Obama's Buffett rule baloney

Good politics, meaningless policy: The president's call for a millionaire's tax has no chance of passing

Published April 10, 2012 6:00PM (EDT)

 Warren Buffet and Barack Obama       (AP)
Warren Buffet and Barack Obama (AP)

With the pain of tax day less than a week away, President Obama is in the crucial swing state of Florida making the savvy case that millionaires should pay higher  taxes. You have to give his reelection campaign team credit: Obama's high-profile  push to convince Congress to pass the so-called Buffett rule -- requiring any American earning over a million dollars to pay at least 30 percent of his or her income in taxes -- is receiving blanket media coverage.

And why not? The proposal makes for great politics. Polls routinely show that Americans support higher taxes on the rich. There is no shortage of data showing that over the past few decades the rich have gained a larger and large share of all new wealth created, while paying a lower and lower percentage of their income in taxes. Even better, the proposal draws the sharpest possible contrast with Obama's presumed opponent -- Mitt Romney, who not only is rich as Midas, and paid only 14 percent of his income as taxes in his most recently released returns, but who also believes that the rich should pay even less than they do now.

However, that's really all the Buffett rule is: pure politics. It has no chance of beating a Republican filibuster when it comes up for a vote next week in the Senate, and even if Obama is reelected in November, the chances that a new Congress would be any more amenable to a tax hike for the rich then than they are now are minimal.

There's also good reason to question whether Obama has any real intention of following through on this promise. His record doesn't offer grounds for optimism.

Let's take a trip back, to April 2008. Almost exactly four years ago, in an interview with Chris Wallace on Fox News on Sunday, Obama vowed to let the Bush tax cuts for the wealthy expire in 2010.

"It is true that I would roll back the Bush tax cuts on the wealthiest Americans back to the level they were under Bill Clinton, when I don't remember rich people feeling oppressed."

The promise to roll back the Bush tax cuts on Americans making more than $250,000 a year was a staple of his stump speech in 2008, and was almost always greeted with rapturous applause. But when push came to shove, Obama didn't deliver. He cut a deal with the Republican opposition in late 2010, shortly after the midterm election debacle, extending the tax cuts another two years.

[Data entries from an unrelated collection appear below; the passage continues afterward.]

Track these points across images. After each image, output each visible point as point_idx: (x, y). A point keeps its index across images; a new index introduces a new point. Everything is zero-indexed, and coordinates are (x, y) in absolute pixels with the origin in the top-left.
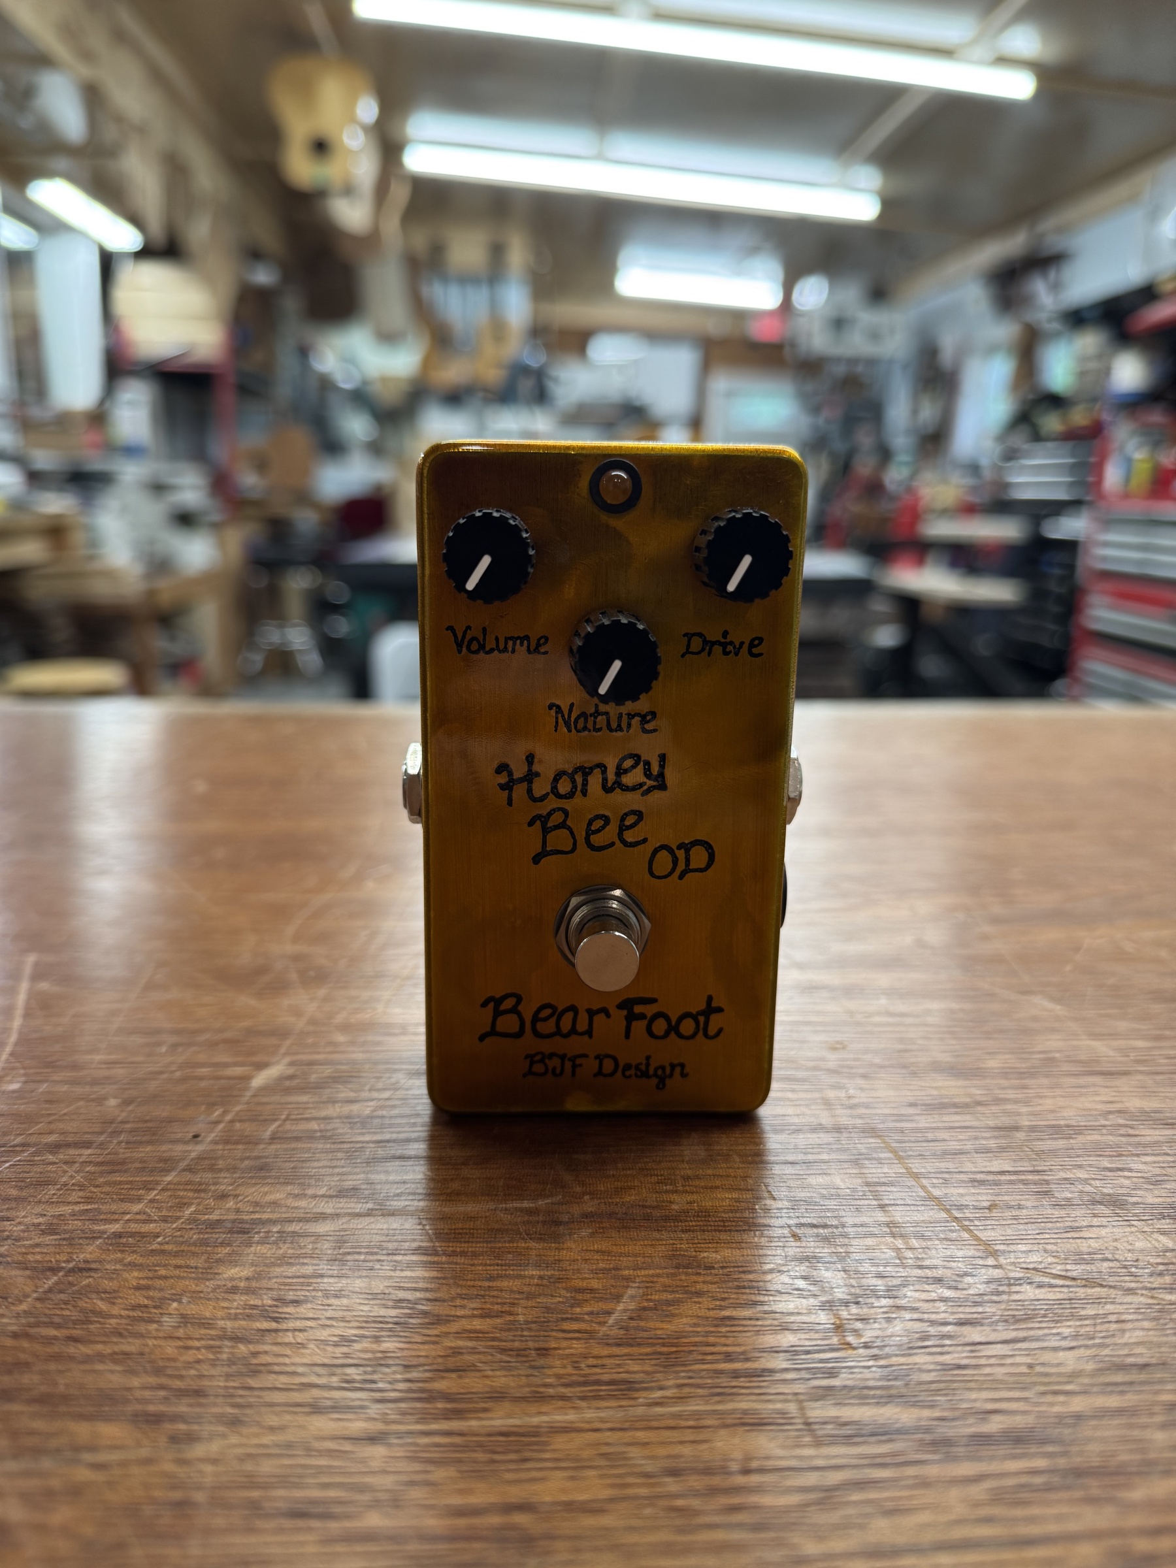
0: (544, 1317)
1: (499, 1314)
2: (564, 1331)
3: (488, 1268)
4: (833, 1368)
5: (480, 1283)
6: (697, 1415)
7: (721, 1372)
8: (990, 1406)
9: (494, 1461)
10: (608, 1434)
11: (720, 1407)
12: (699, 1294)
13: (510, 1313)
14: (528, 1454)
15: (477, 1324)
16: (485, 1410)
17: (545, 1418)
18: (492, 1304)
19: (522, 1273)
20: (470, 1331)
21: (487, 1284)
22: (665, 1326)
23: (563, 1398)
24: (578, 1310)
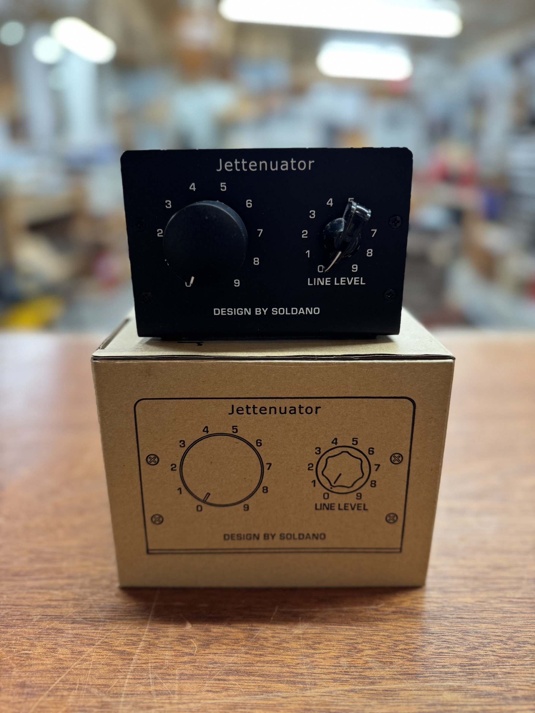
0: (389, 650)
1: (376, 649)
2: (396, 656)
3: (369, 632)
4: (473, 672)
5: (368, 637)
6: (437, 686)
7: (442, 672)
8: (518, 687)
9: (386, 699)
10: (415, 691)
11: (443, 684)
12: (432, 643)
13: (379, 649)
14: (394, 697)
15: (370, 652)
16: (380, 682)
17: (397, 686)
18: (373, 645)
19: (379, 634)
20: (369, 655)
21: (370, 637)
22: (423, 654)
23: (399, 679)
24: (398, 648)
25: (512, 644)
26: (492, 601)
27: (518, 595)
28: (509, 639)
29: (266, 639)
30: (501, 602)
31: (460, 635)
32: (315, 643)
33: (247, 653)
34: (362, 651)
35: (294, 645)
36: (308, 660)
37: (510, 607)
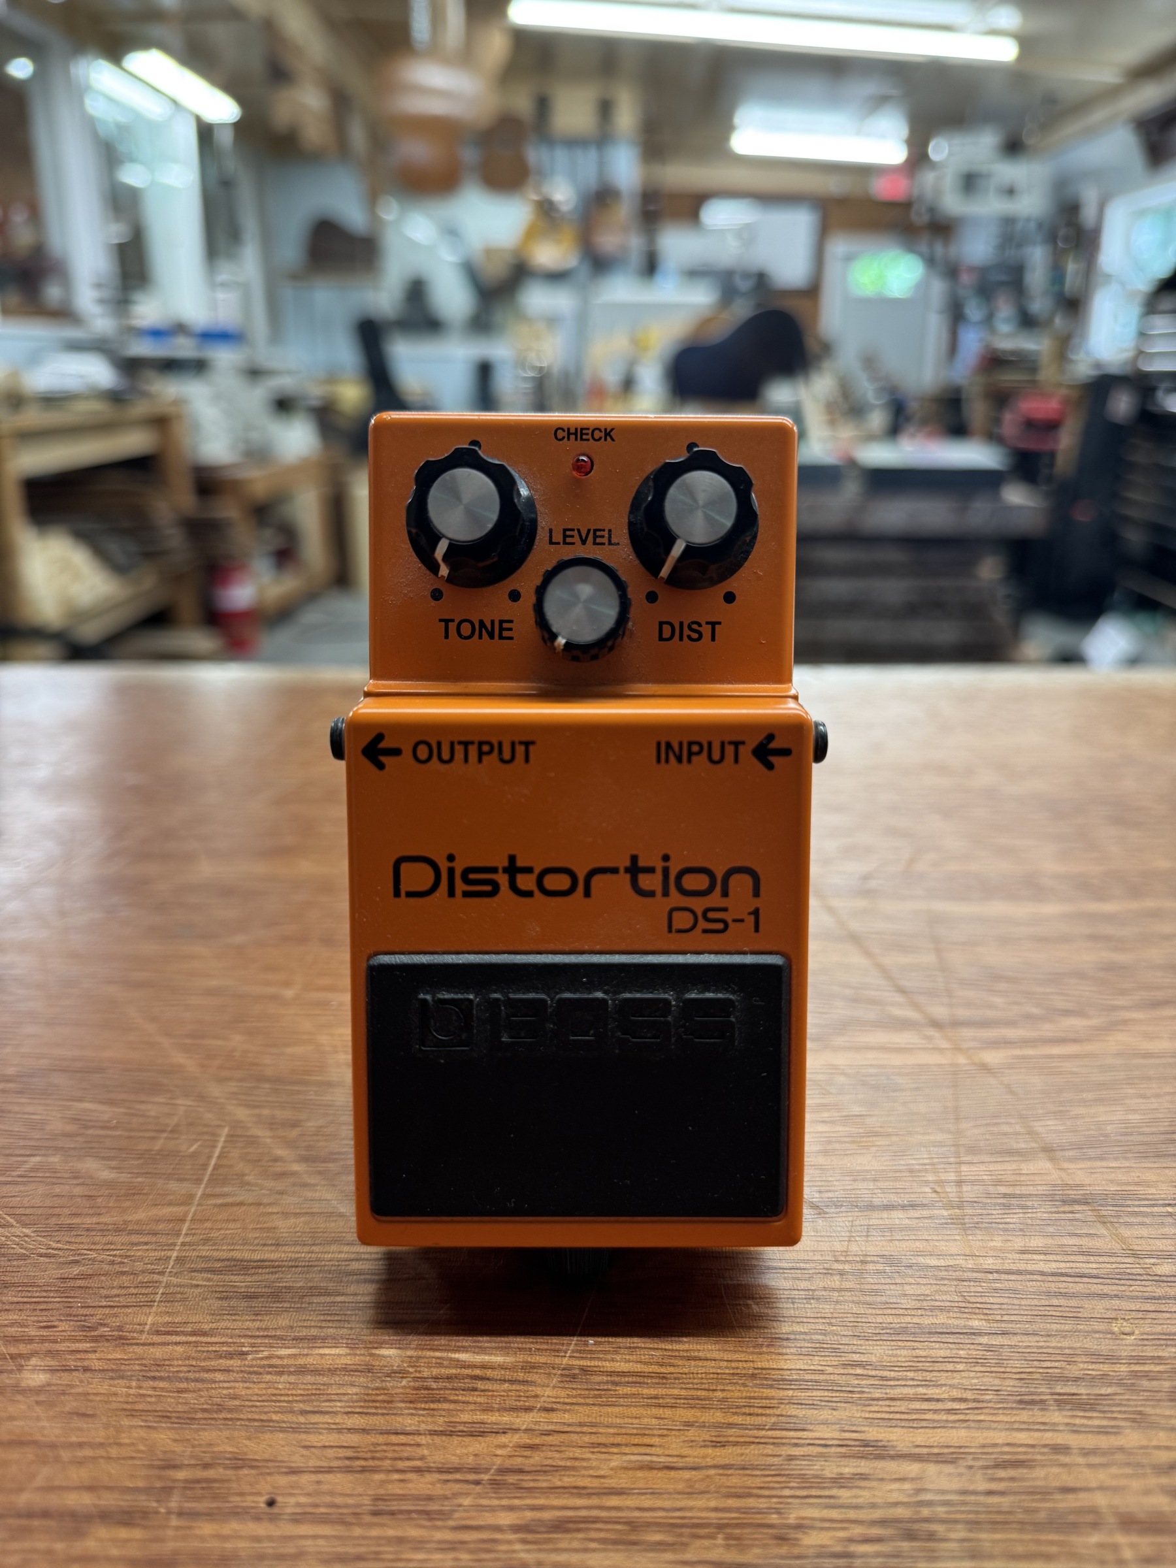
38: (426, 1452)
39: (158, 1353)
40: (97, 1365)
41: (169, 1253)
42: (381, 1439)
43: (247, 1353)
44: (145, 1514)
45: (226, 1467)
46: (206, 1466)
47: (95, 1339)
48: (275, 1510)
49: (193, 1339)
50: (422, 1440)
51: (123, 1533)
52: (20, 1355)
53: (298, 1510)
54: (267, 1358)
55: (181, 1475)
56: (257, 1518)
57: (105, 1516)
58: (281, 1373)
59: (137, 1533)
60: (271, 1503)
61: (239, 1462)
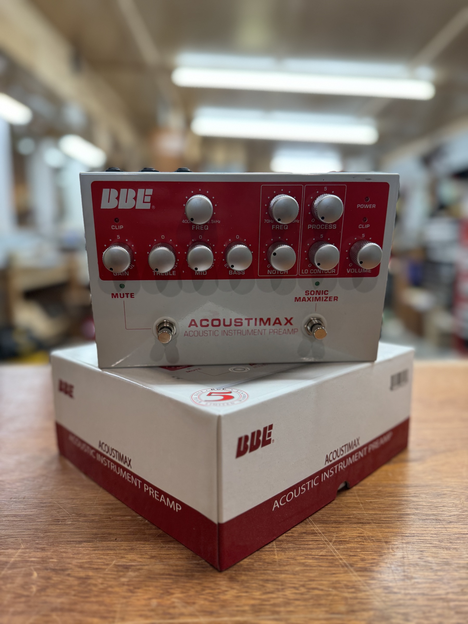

Obama had a halfway decent excuse. The economy sucked in 2010, and raising taxes during a recession is the definition of anti-stimulative economic policy. But many Obama supporters were deeply disappointed with how the White House failed to use its leverage to cut a better deal with Republicans. Here's the crucial point: To keep extending the Bush tax cuts, Congress has to take positive action -- i.e., they have to vote to pass a new bill. And Obama, as president, has the power to veto that bill. Let's repeat that: Obama has the power to roll back the Bush tax cuts, by vetoing any extension passed by Congress. If Obama had chosen to effectively wield his veto threat, chances are he could have resisted Republican efforts to cut government spending -- another example of unnecessary anti-stimulative economic policy -- during the recession.

The Buffett rule is a different animal. Obama has no power to get it passed. It's a rhetorical measure, designed to rev up his base and capitalize on populist resentment. That's all well and good in an election year, but if Obama really wants to make a promise that means something, he should be shouting from the top of every hill and mountain how this time he really is going to let the tax cuts expire.

On Tuesday, Obama campaign senior adviser told Joe Scarborough on MSNBC that Obama would "absolutely" let the tax cuts expire. Scarborough scoffed, and Axelrod doubled down:

“You may not believe it Joe, but the president’s going to win in November and we are not going to extend those tax cuts for the wealthy and I’m looking forward to coming back here in the future and taking a big ‘I told you so.’”

It will be very interesting to see whether Obama repeats Axelrod's promise during his speech on the economy at Florida Atlantic University Tuesday afternoon. Because vowing to let the Bush tax cuts on the wealthy expire means something. Pushing for the "Buffett rule" does not.